Die Affäre deckte auch eine beispiellose Kultur des Schweigens in der Krankenhauswelt auf. Der einst renommierte Neurologe musste 2003 die Klinik in Enschede verlassen, als er beim Diebstahl von Rezepten erwischt worden war. Kurz danach sprachen Kollegen bereits von Fehldiagnosen. Seit 2005 meldeten sich 220 Ex-Patienten, 80 sollen bereits entschädigt worden sein.

Anklage erst unter Druck der Öffentlichkeit

Doch erst 2009 leitete die Staatsanwaltschaft unter zunehmendem Druck der Öffentlichkeit Ermittlungen ein – und auch das Krankenhaus startete eine Untersuchung.

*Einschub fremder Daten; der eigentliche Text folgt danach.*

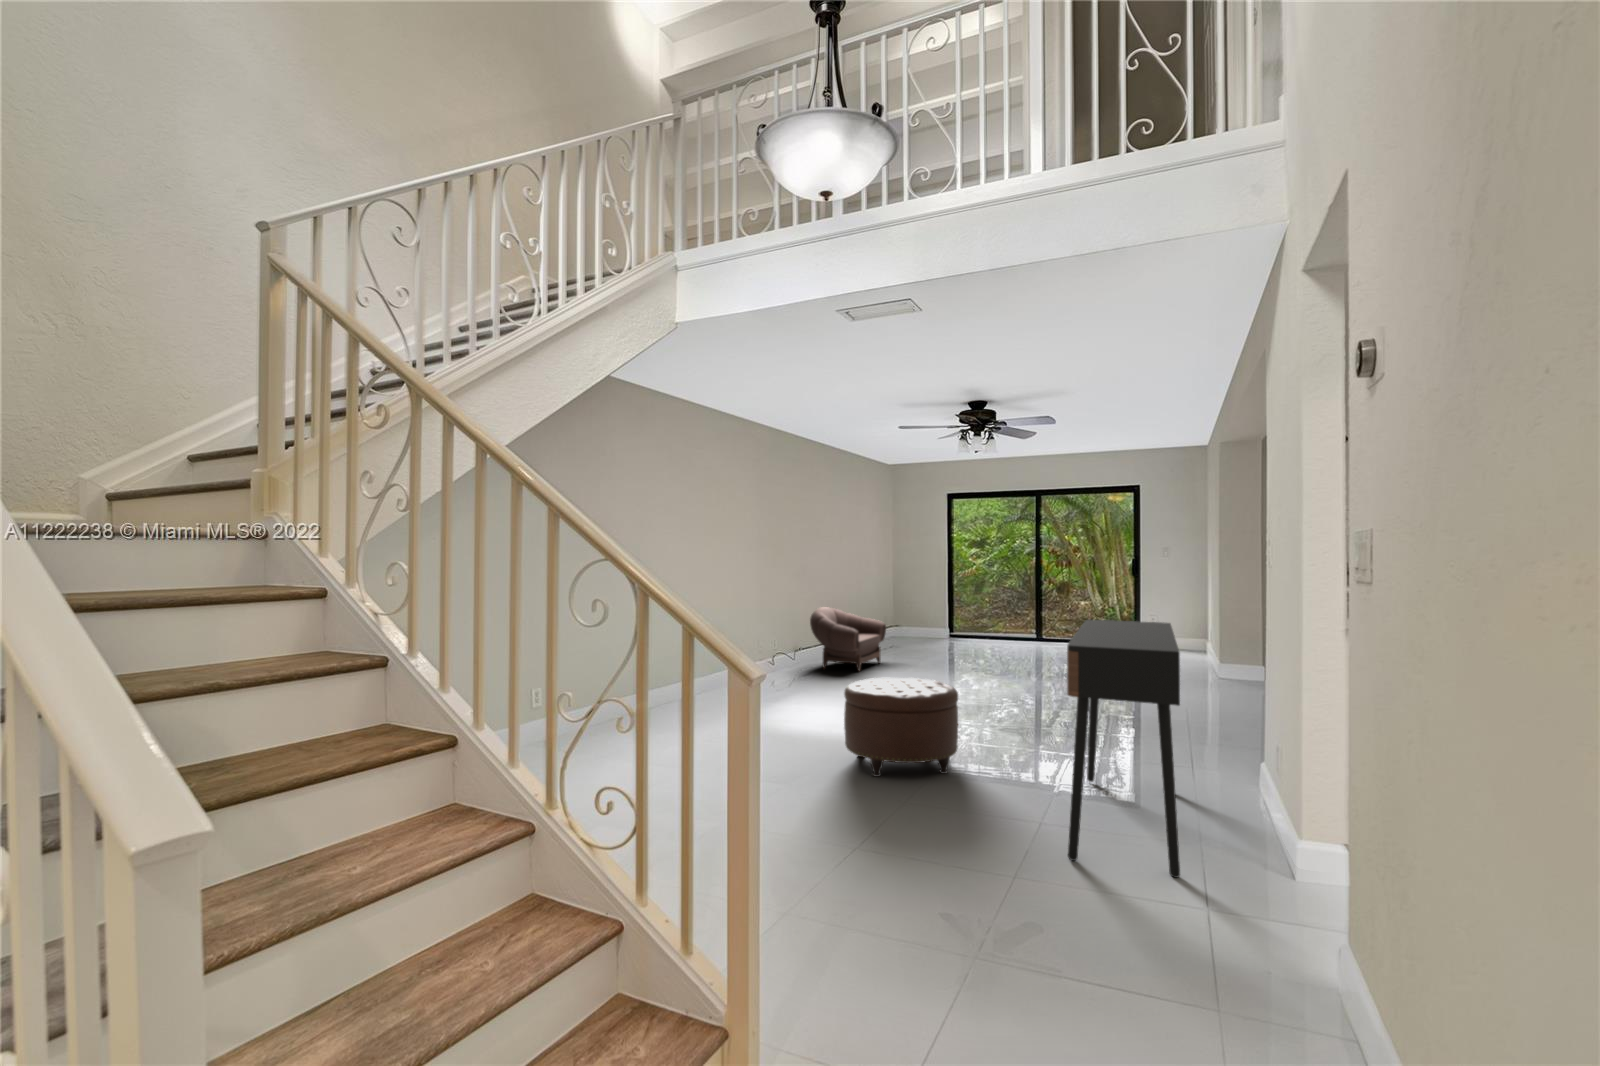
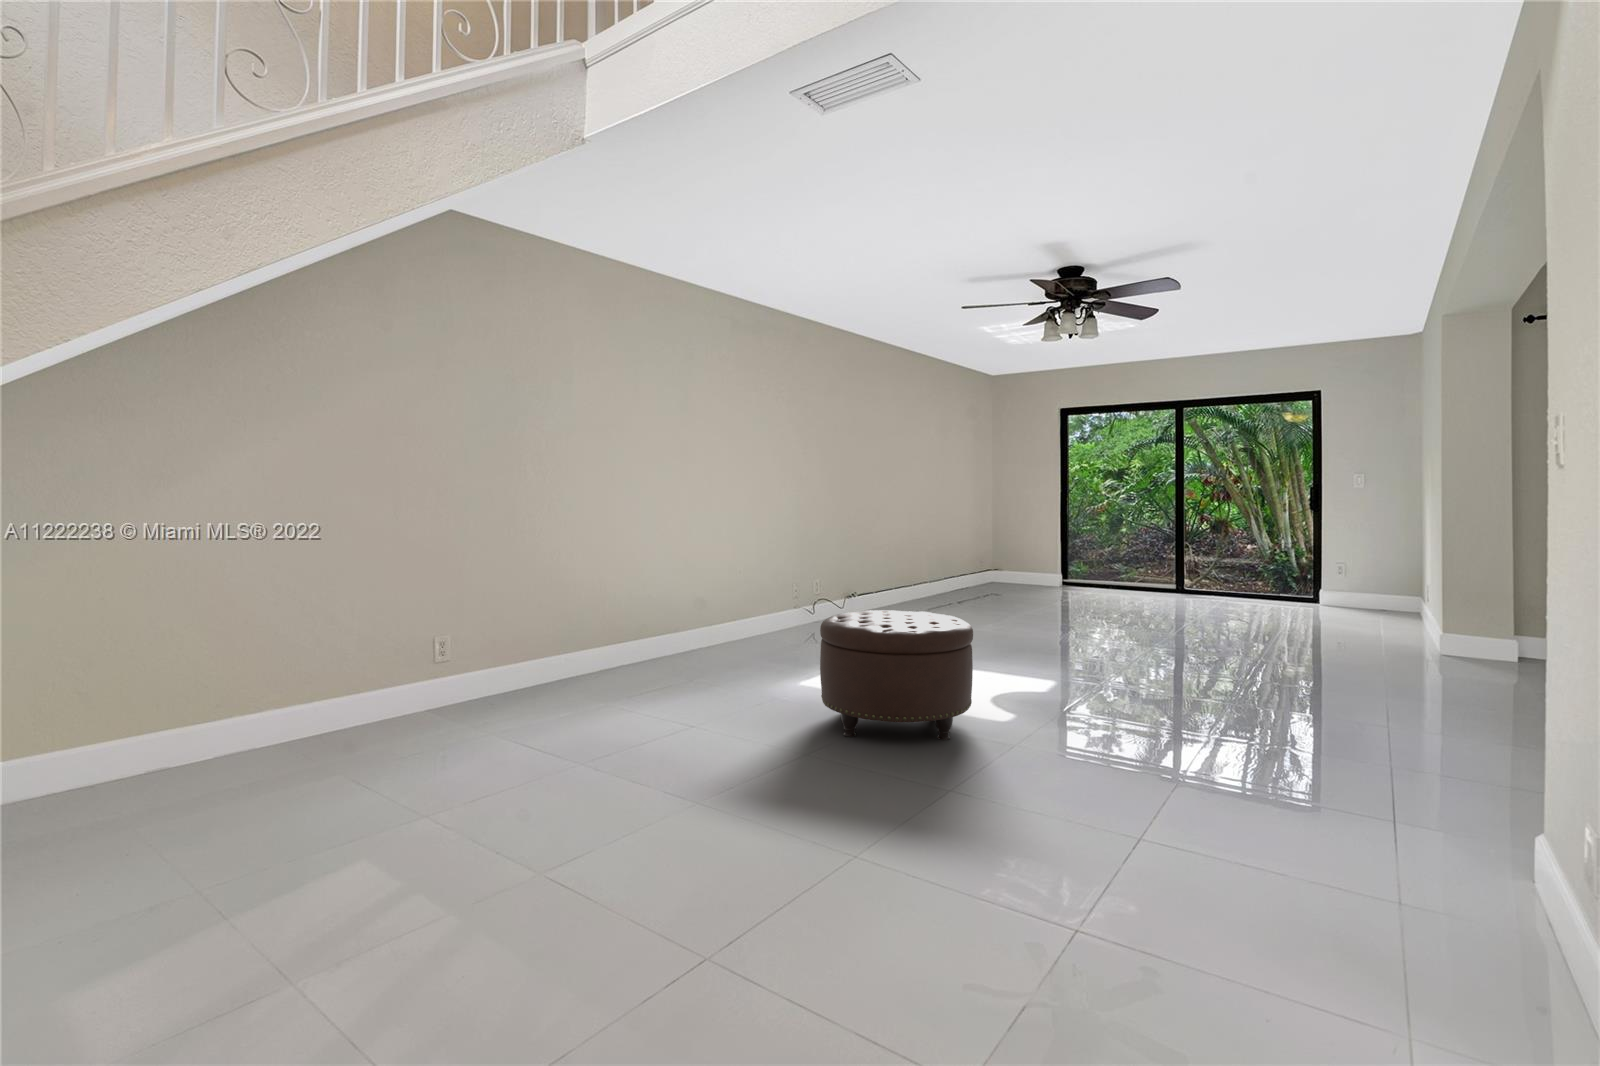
armchair: present [810,607,886,672] -> none [885,540,978,615]
console table: present [1067,620,1180,878] -> none [1037,529,1289,954]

Die Gesundheitsbehörde zwang ihn, sich aus dem niederländischen Ärzteregister streichen zu lassen. Dafür verzichtete sie auf ein Disziplinarverfahren. Daher konnte Jansen bis Ende 2012 ungestört weiter praktizieren - in Deutschland. Warum auch nicht?, fragte er jetzt erstaunt. „Ich bin doch nicht verurteilt. Ich sah meine Qualitäten.“

Im Februar soll sich sein Schicksal entscheiden: Dann will das Gericht in Almelo sein Urteil fällen. Bei einem Schuldspruch droht Jansen eine Gefängnisstrafe von bis zu zwölf Jahren.